Because it was the last motion proposed at the Constitutional Convention of 1787, and the delegates were mostly satisfied with what they'd drafted; most of them also thought it was unnecessary, since the states protected individual rights, and there was no reason to specify a list of freedoms the federal government could not violate when it was not authorized to take any away.
Now, the Convention was called in the first place because the Articles of Confederation, which had been the basis of the federal government's operation since 1781, was proving quite inadequate for governance. States were not required to provide tax revenue, which in turn had no effective mechanism for management or expenditure. Four years after the end of the Revolutionary War, they were still paying it off. Regular bills could only be passed with nine out of thirteen states consenting, and amendments had to be unanimous.
So in 1786, Virginia called for a convention addressing interstate conflicts, which itself passed a resolution calling for a convention to improve the Articles of Confederation. Once that convention began, however, it was clear that most of the delegates regarded the Articles of Confederation as fatally flawed, and their goal was to create a new document that would fit their needs better.
The convention devoted itself to working out several key points of the structure of the federal government, and its relationship with the states; the idea that the legislature would be separate from the executive and judiciary was already accepted, as was having two houses in that legislature -- one representing the common people, and the other being a more elite, thoughtful chamber. As they settled the details, the delegates got more irritated and weary (you try sitting in a closed room with no AC in Philadelphia in August), and wanted to send the final draft out. That last motion mentioned above was about civil trials; George Mason proposed a bill of rights dealing with the rights of the people, but the only other vote for that was Elbridge Gerry's. The draft was approved and sent to the states; then the fight for ratification began, but this is not the time to cover that in detail.
The Constitution was ratified by the requisite nine states in September 1788, many with the understanding that a series of amendments protecting the rights of the people would be high on Congress' priority list, and more followed thereafter.
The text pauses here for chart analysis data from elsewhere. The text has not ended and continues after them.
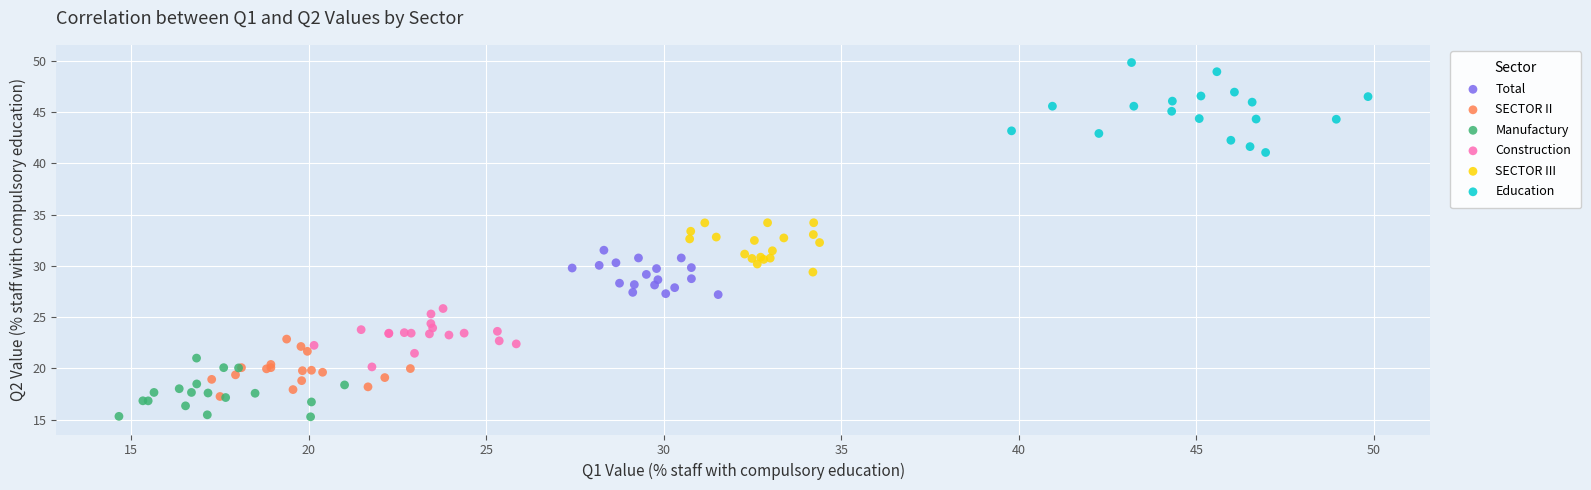

What are all the series names shown in the legend?

Total, SECTOR II, Manufactury, Construction, SECTOR III, Education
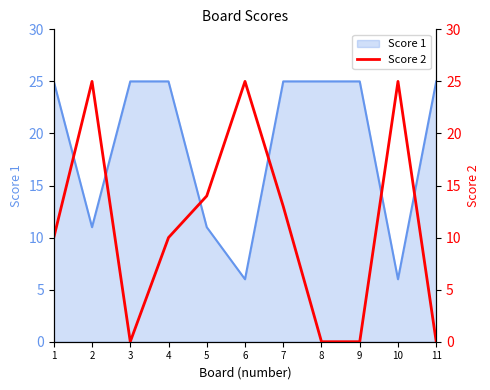

How many data points are less than 10?

4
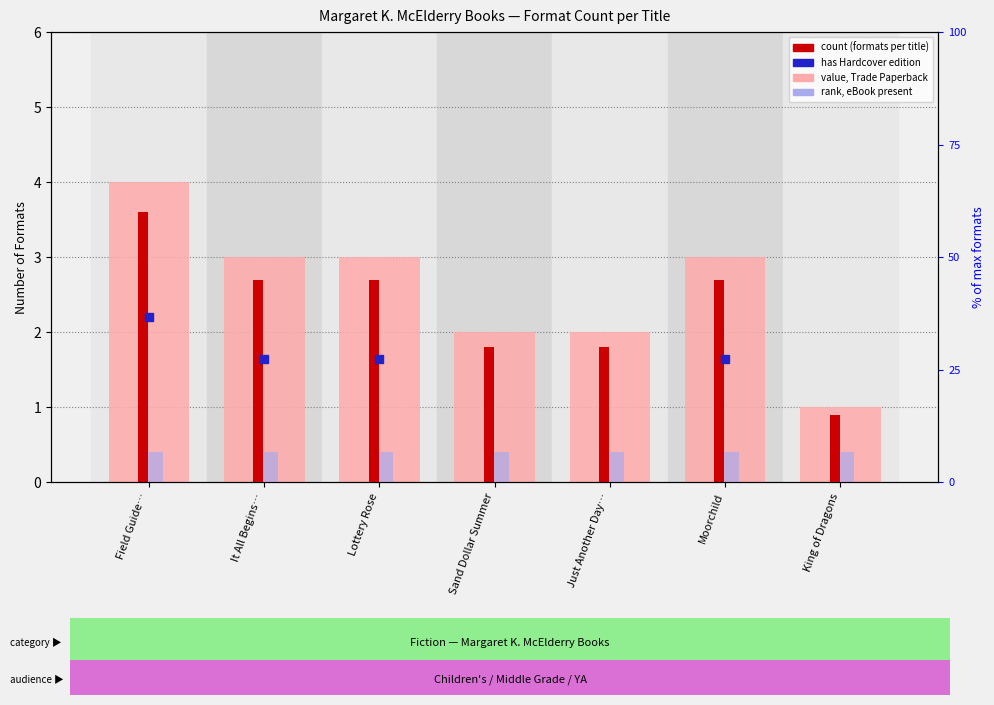

Where is count nearest to the value 2?

Sand Dollar Summer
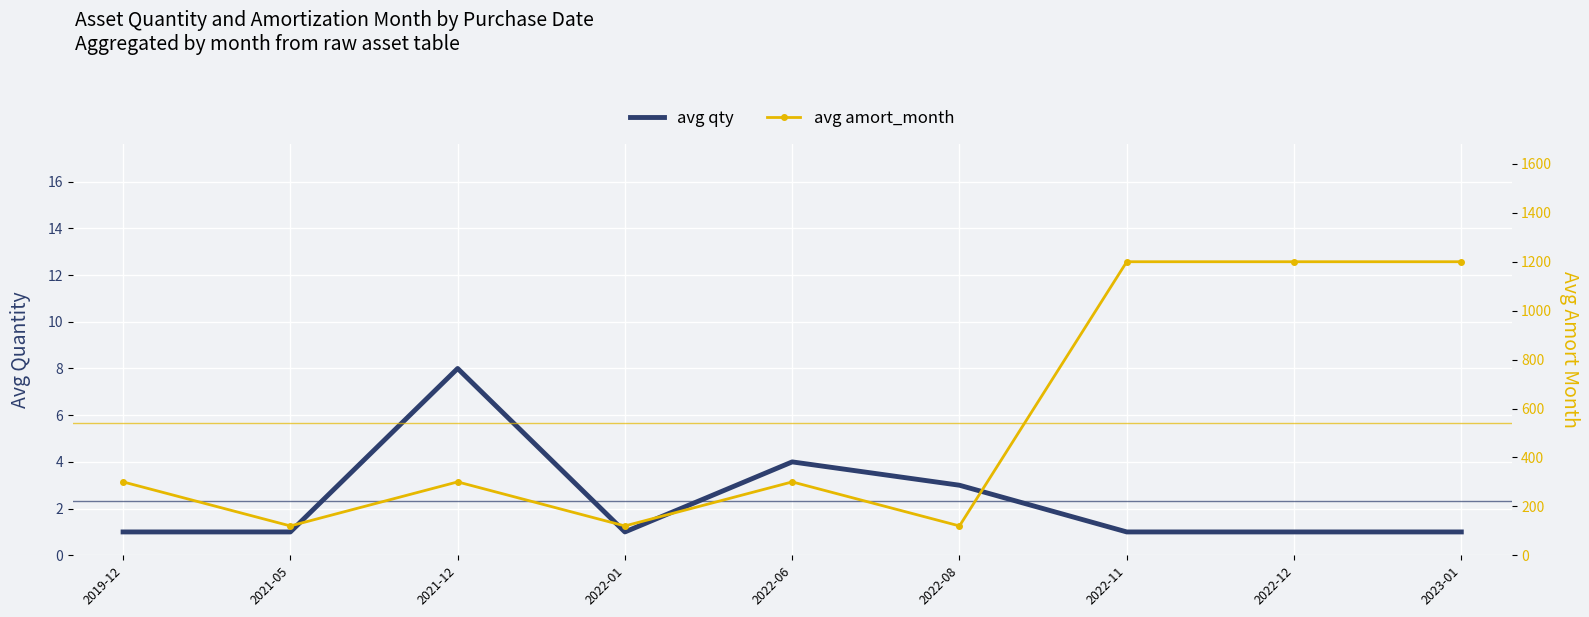

True or false: avg qty has a value of 0 at 2022-11.

False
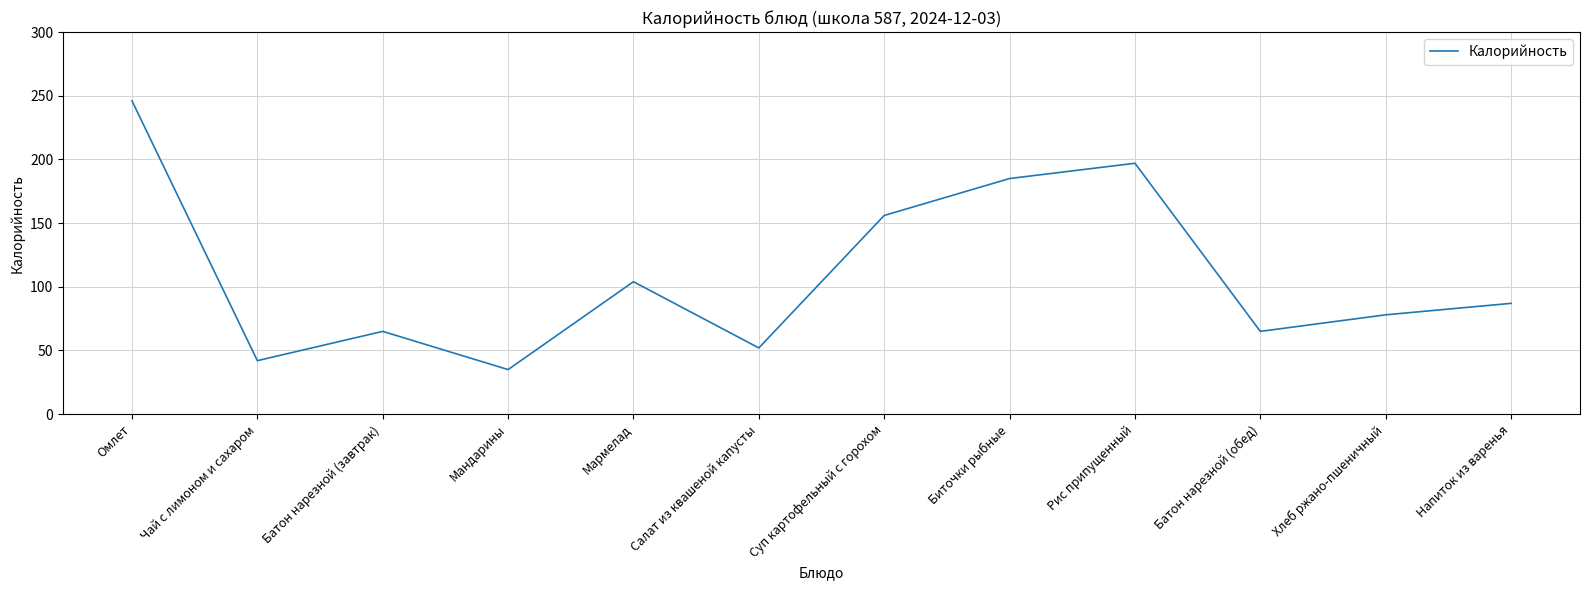

True or false: the data shows 197 at Рис припущенный.

True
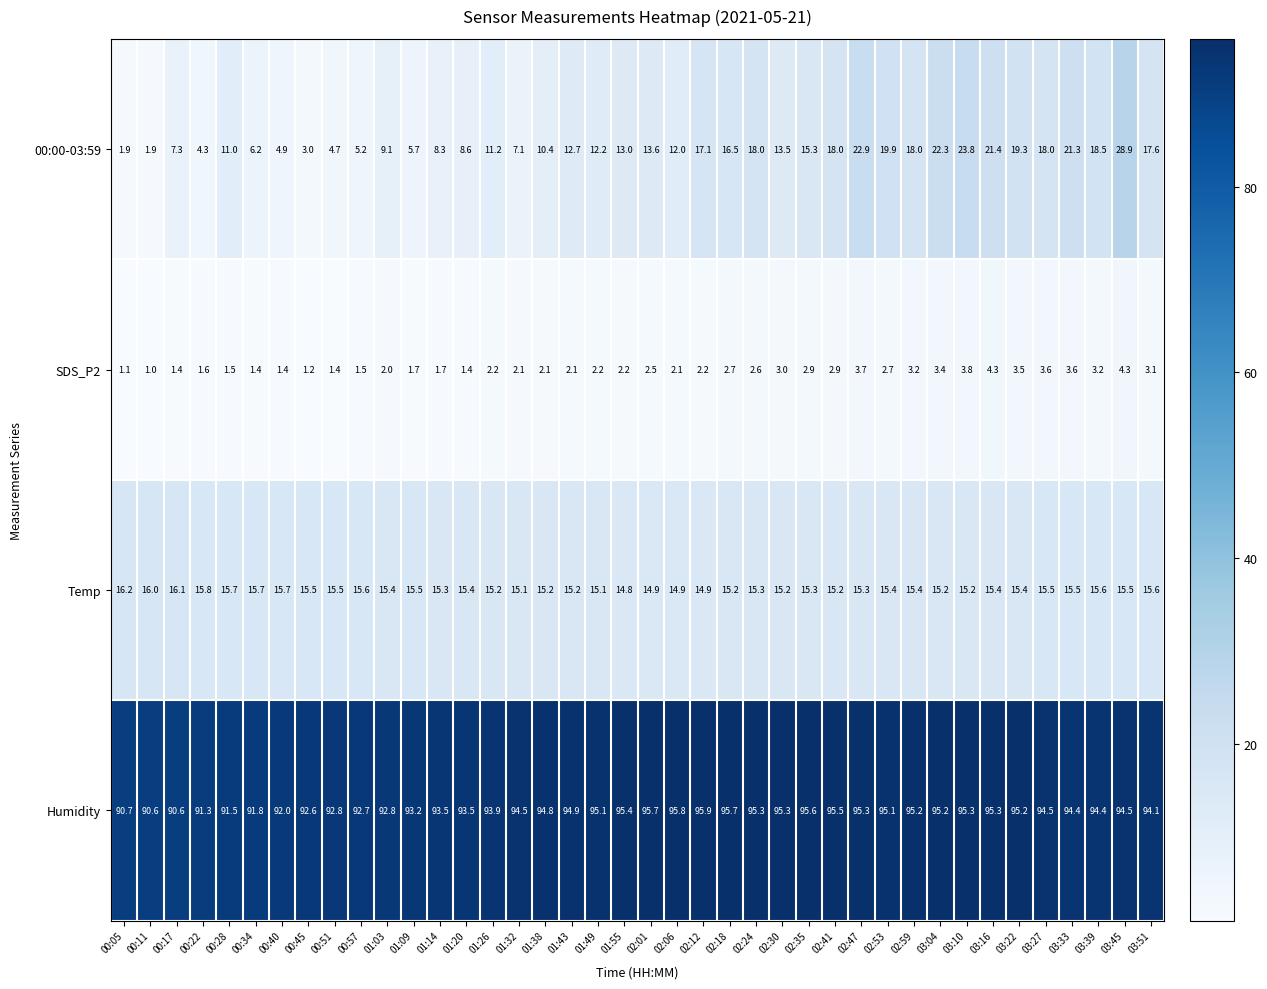

How many categories are shown in the chart?

40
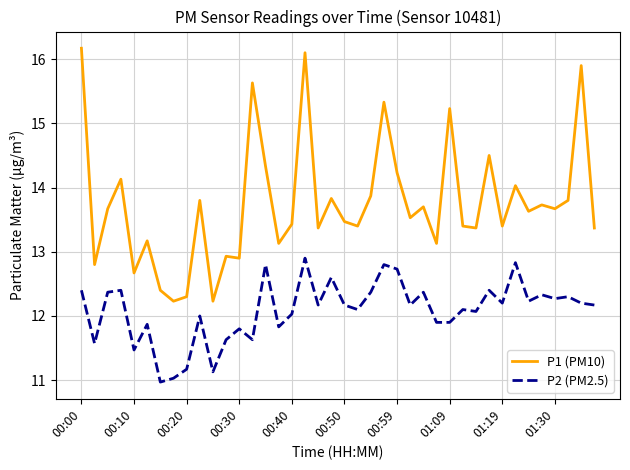

List the series in order of their overall mean, lowest first.

P2 (PM2.5), P1 (PM10)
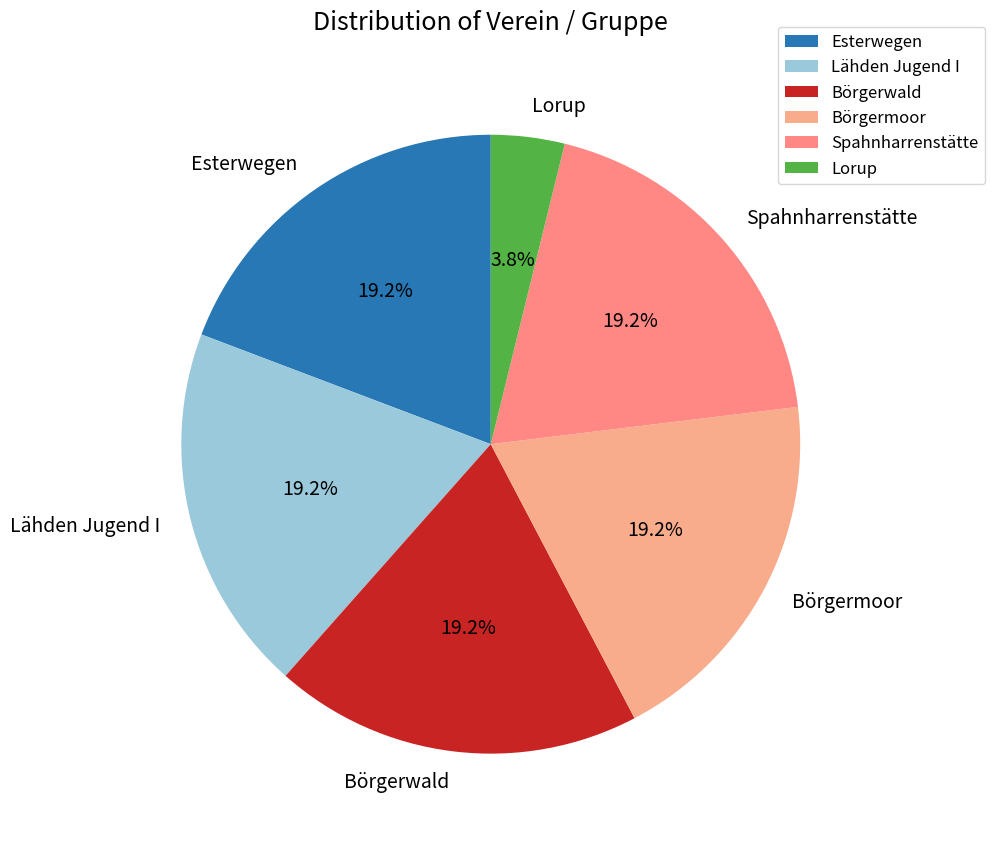

Which has a higher value, Lorup or Spahnharrenstätte?

Spahnharrenstätte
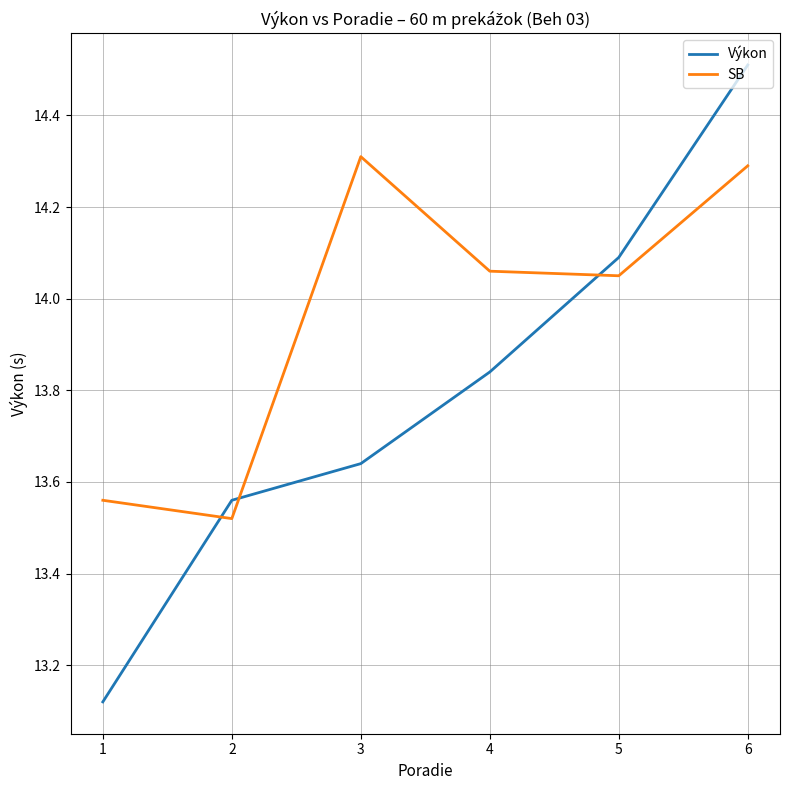

Which series has the largest range (max minus min)?

Výkon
Many opponents of the bill of rights began to support it, recognizing that many people wanted that explicit protection, and desperately wishing to avoid another constitutional convention setting them at square one. James Madison was one such opponent, and he submitted twenty proposed amendments to Congress; that was condensed and cut into twelve amendments by the House and Senate committees.
The first two were never approved; the other ten are what we have today. Article the First, as it is known by historians, dealt with Congressional apportionment; Article the Second prohibited Congressional pay raises from taking effect until after the next election, and was initially unable to garner even majority support, with six states ratifying it; Ohio joined that list in 1873, and Wyoming in 1978. Over the next 14 years, a movement spearheaded by Gregory Watson managed to push it through thirty more state legislatures, and in May 1992 it became the Twenty-Seventh Amendment. Unfortunately for its proponents, Congress is just as able to increase its cost of living adjustments, and while Watson and Congressman Bob Schaffer of Colorado challenged those automatic increases, the Supreme Court ruled that Schaffer had no standing, as he could not demonstrate any harm from a higher COLA.